Und da ist er wieder, der Advent.
Auch wenn ich mich dem allgemeinen Weihnachtsstress nicht entziehen kann, genieße ich diese Zeit doch sehr.
Aber leider fehlt mir etwas sehr Entscheidendes und es fehlt bereits seit 14 Jahren. Vor 14 Jahren habe ich zum ersten Mal den Advent und Weihnachten ohne meine Oma verbracht. Sie ist zwei Monate vorher mit fast 91 Jahren gestorben und dieses Jahr muss ich besonders oft an sie denken.
Meine Oma war die beste Oma der Welt. Punkt.
Wenn ich bei ihr war, gab es nichts, was mir gefehlt hätte. Sie war die Geduld in Person, sie hat nie geklagt, nie gejammert, nie geschimpft und nie über andere Menschen schlecht geredet. Schon gar nicht über mich.
Sie gab mir stets das Gefühl, etwas Besonderes zu sein, einfach nur, weil ich ich war.
Diese Frau, die 1912 geboren wurde, beide Weltkriege erlebt, einen Bruder an einen der Kriege, zwei ihrer Kinder an die mangelnde medizinische Versorgung der Kriegs- und Nachkriegszeit und ihren Mann schließlich an Krebs verloren hat.
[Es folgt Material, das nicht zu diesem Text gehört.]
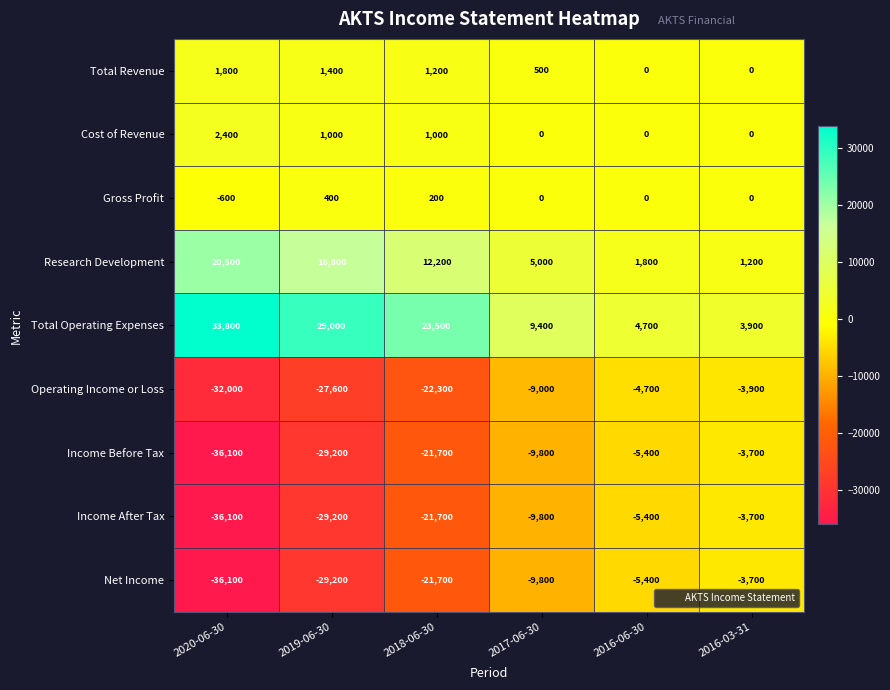

At which label does Net Income reach its minimum?

2020-06-30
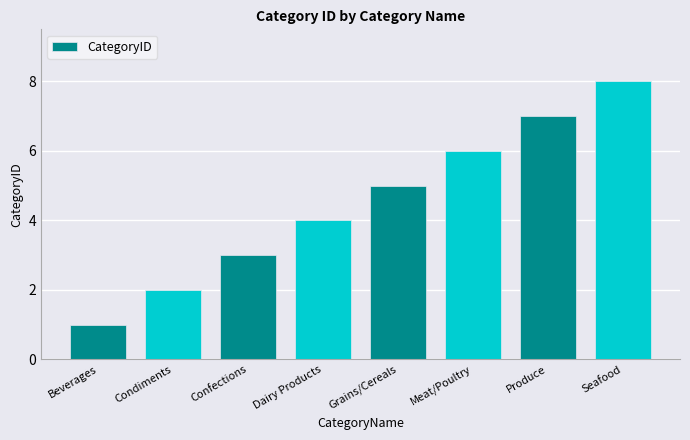

What is the sum of all values?

36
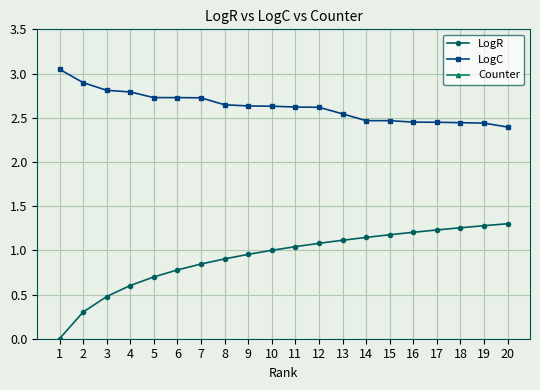

Which category has the highest value in the Counter series?

1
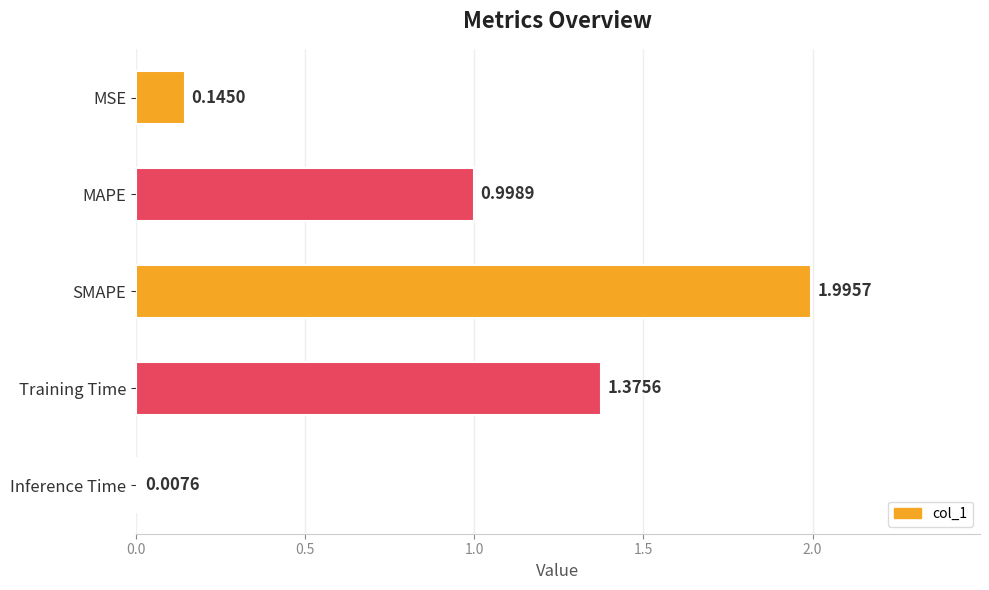

Are the bars horizontal?

Yes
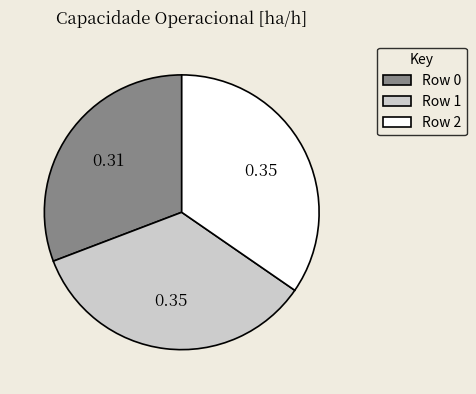

True or false: Row 0 accounts for 43% of the total.

False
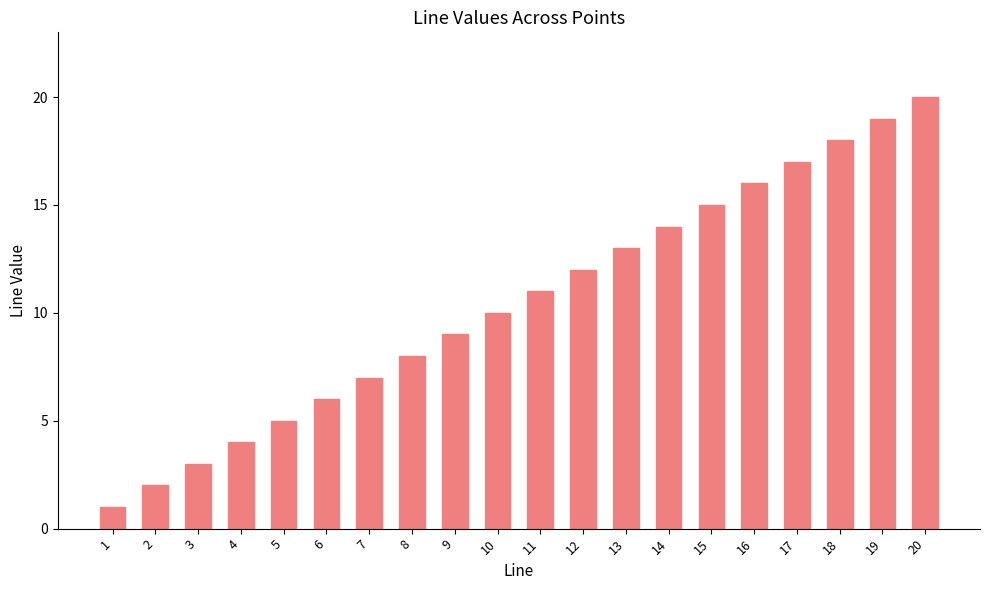

The chart shows a value of 12 at 8. True or false?

False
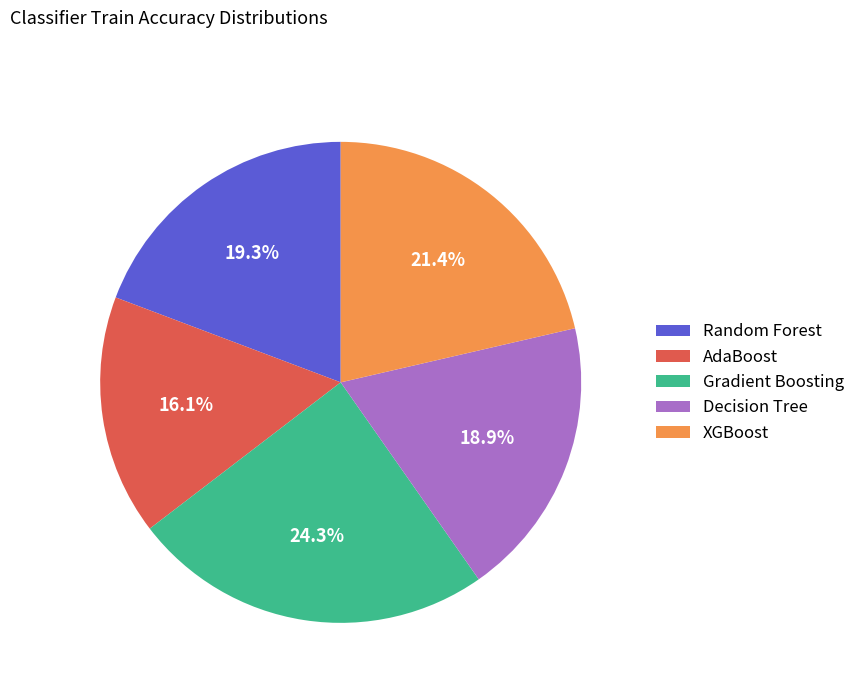

The Decision Tree slice represents 33% of the pie. True or false?

False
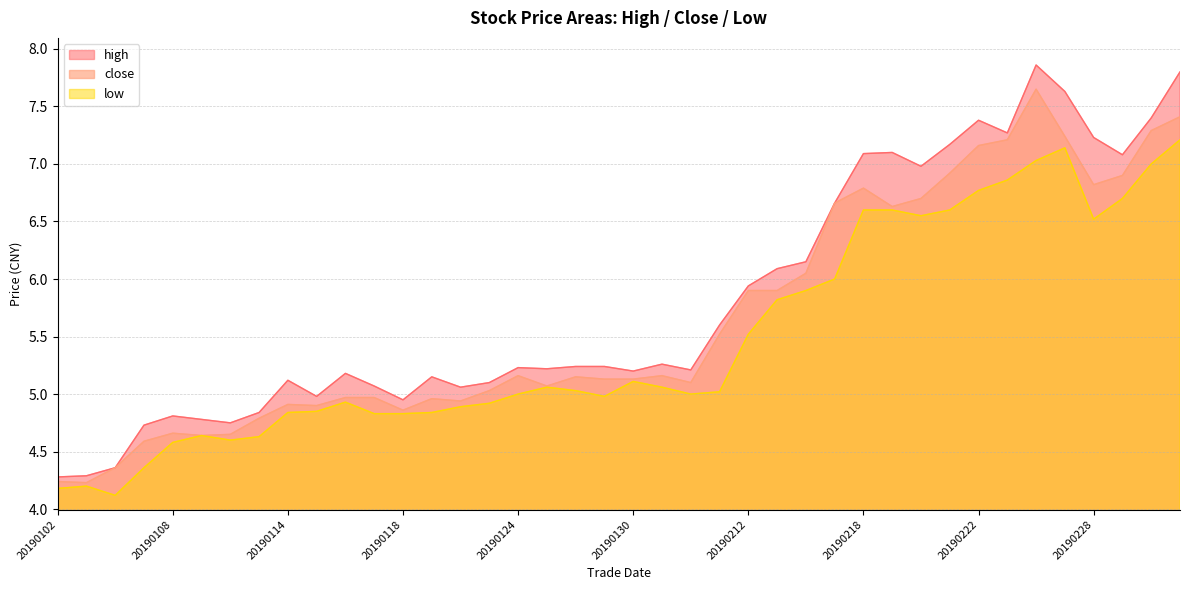

Which series has the largest range (max minus min)?

high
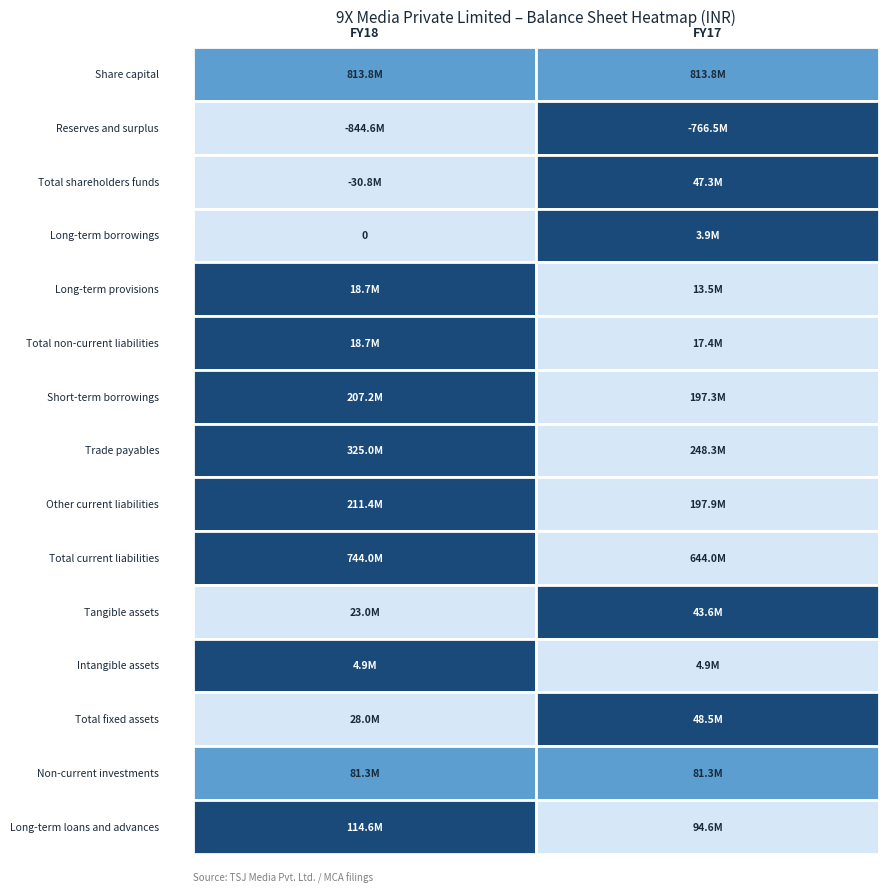

What is the greatest value displayed?

813815910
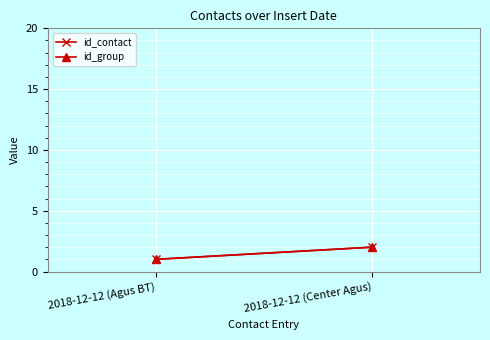

Reading left to right, what are all the values shown in this chart?

id_contact: 1	2
id_group: 1	2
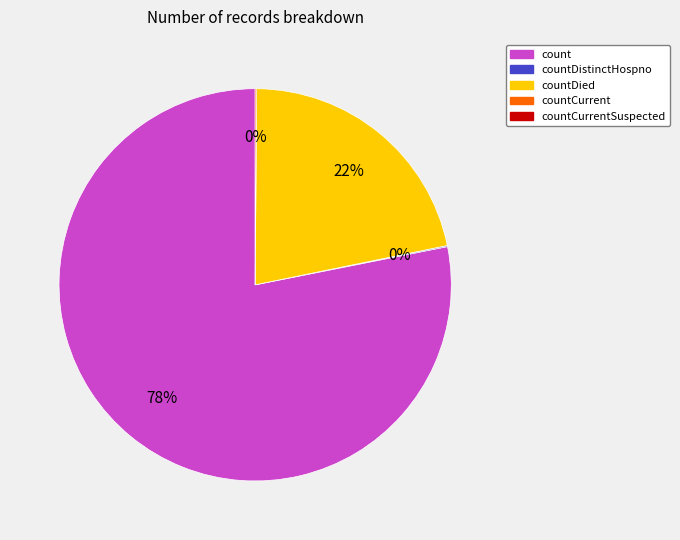

Is there any slice that represents more than half of the pie?

Yes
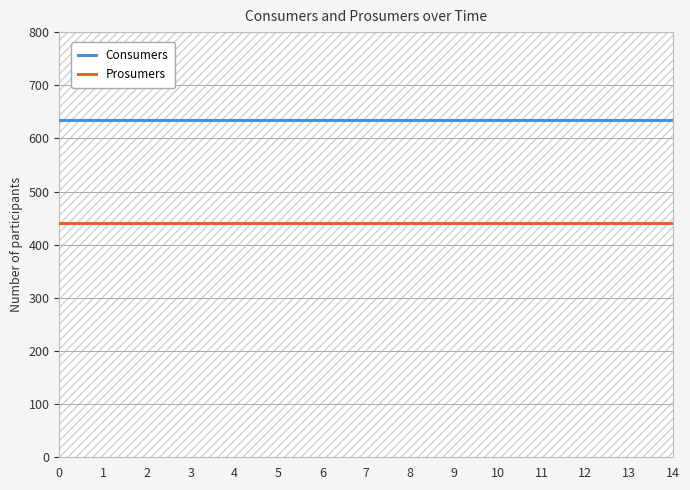

True or false: Prosumers and Consumers cross at least once.

False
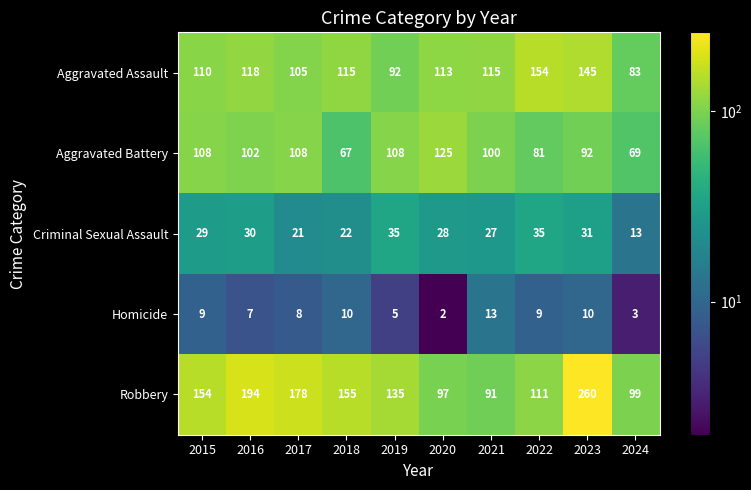

At which category does the chart reach its peak across all series?

2023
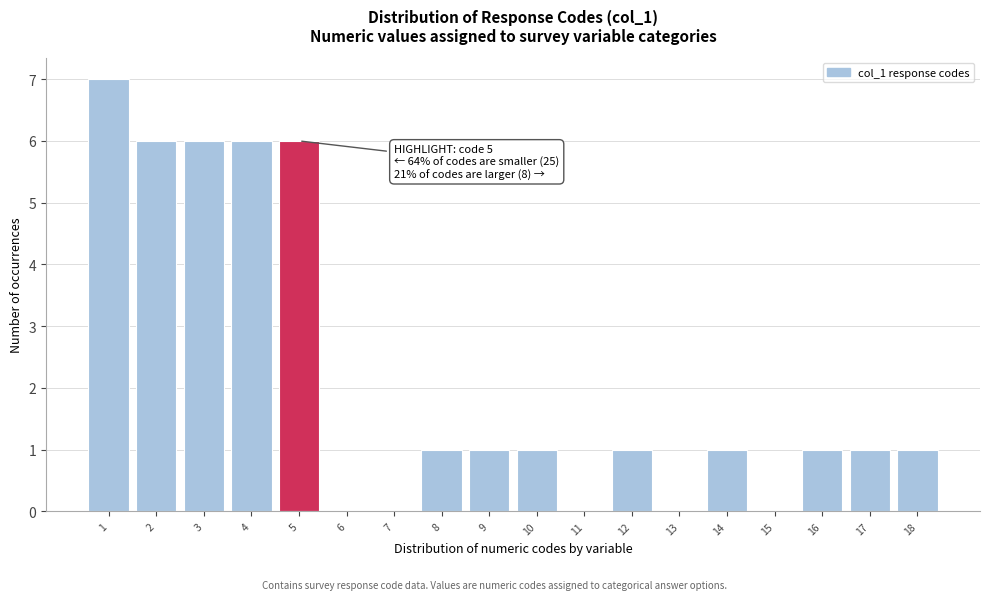

Which range on the x-axis has the tallest bar?

0.5 to 1.5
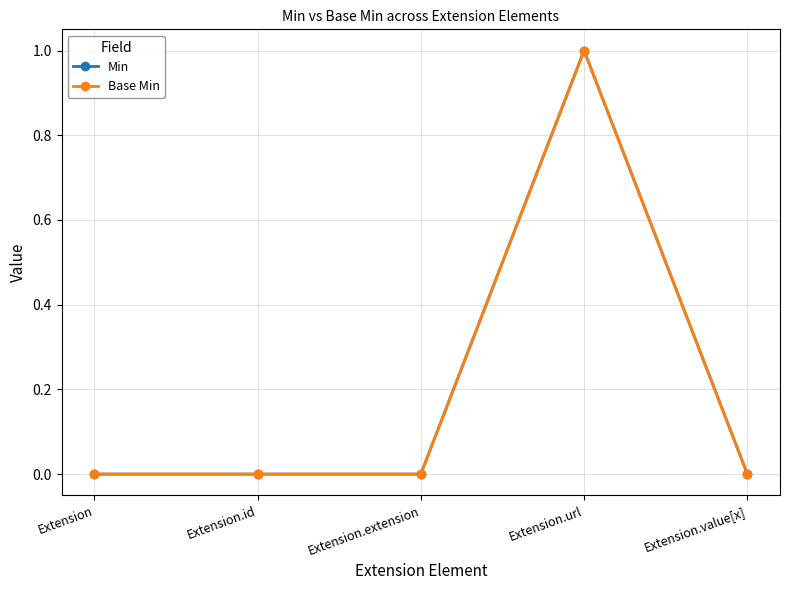

The Min series shows 1 at Extension.url. True or false?

True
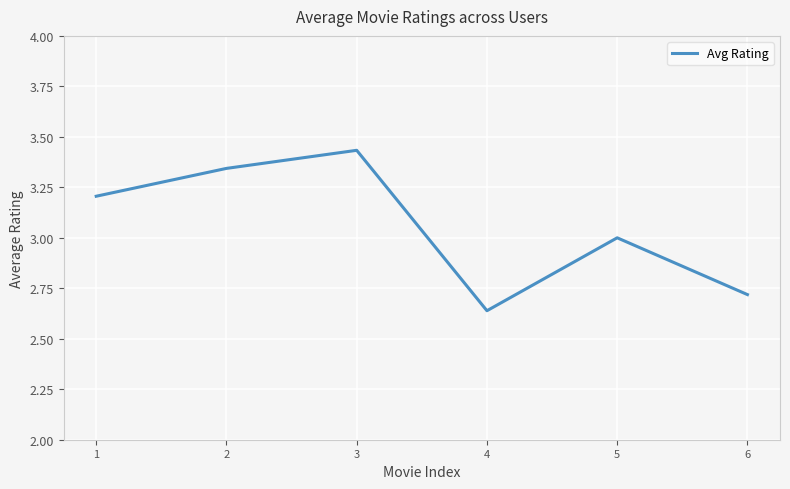

How many distinct data groups are displayed?

1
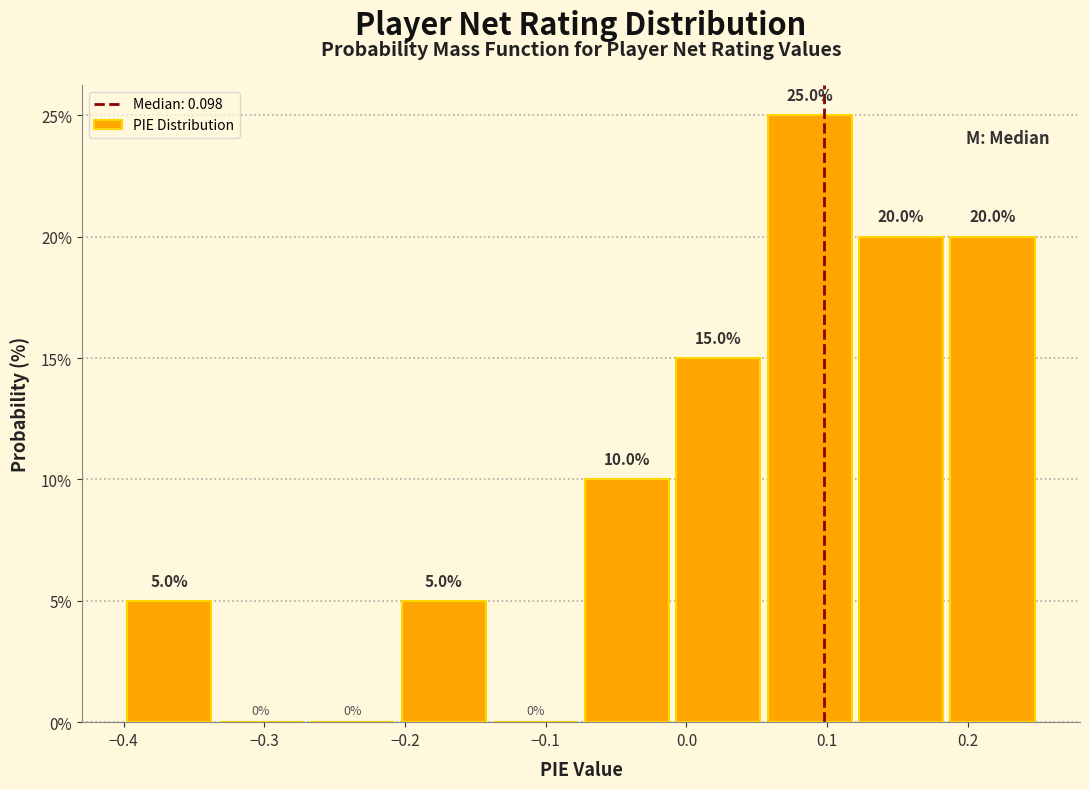

Reading left to right, transcribe this chart: for each bar, give the range it covers on the x-axis and its height. The bar edges are not printed on the chart, so give them approximately, as read against the axis.

-0.400 to -0.335: 5.0
-0.335 to -0.270: 0.0
-0.270 to -0.205: 0.0
-0.205 to -0.140: 5.0
-0.140 to -0.075: 0.0
-0.075 to -0.010: 10.0
-0.010 to 0.055: 15.0
0.055 to 0.120: 25.0
0.120 to 0.185: 20.0
0.185 to 0.250: 20.0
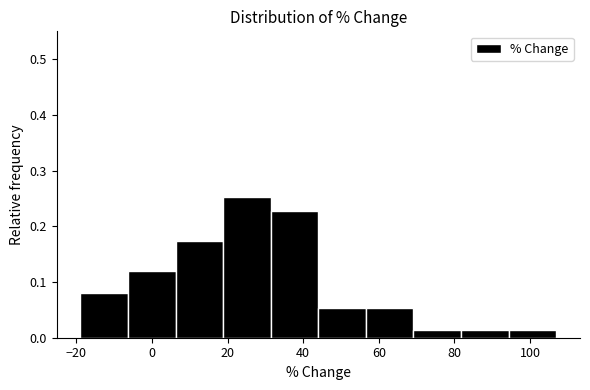

How tall is the bar that spans 94 to 106 on the x-axis? Neither the bar edges nor the heights are printed on the chart, so give them approximately, as read against the axes.

0.01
Diese Frau, die selbst die letzten 14 Jahre ihres Lebens schwer krank war, hat immer gelächelt, wenn sie mich angesehen hat.
In ihrer Nähe fühlte ich mich immer vollständig angenommen.
Mittlerweile ahne ich, dass nicht viele Menschen einem im Laufe eines Lebens ein solches Gefühl vermitteln.
Ich weiß, sie könnte heute gar nicht mehr leben. Sie wäre 105 Jahre alt. Und doch stelle ich es mir gerne vor, wie es wäre, wenn sie nur diesen Advent und diese Weihnachtszeit noch einmal mit uns verbringen könnte.
Noch einmal würde ich einen ganzen Nachmittag bei ihr im Wohnzimmer sitzen und wir würden gemeinsam stricken.
Noch einmal würden wir an einem Adventssonntag alle drei „Sissi“-Filme schauen und es würde nach frischem Kuchen und Filterkaffee riechen.
Noch einmal würden wir nach der Christmette alle gemeinsam Weihnachtslieder singen und mein Bruder und ich würden noch einmal darüber kichern, dass sie kaum einen richtigen Ton mehr trifft.
Noch einmal würde ich ihren Geschichten aus vergangenen Tagen lauschen und den Glanz in ihren Augen sehen, wenn sie von all den Menschen erzählt, die schon so lange nicht mehr da sind.
Und dieses Mal würde ich ihr, bevor sie geht, wirklich sagen, wie viel sie mir bedeutet hat.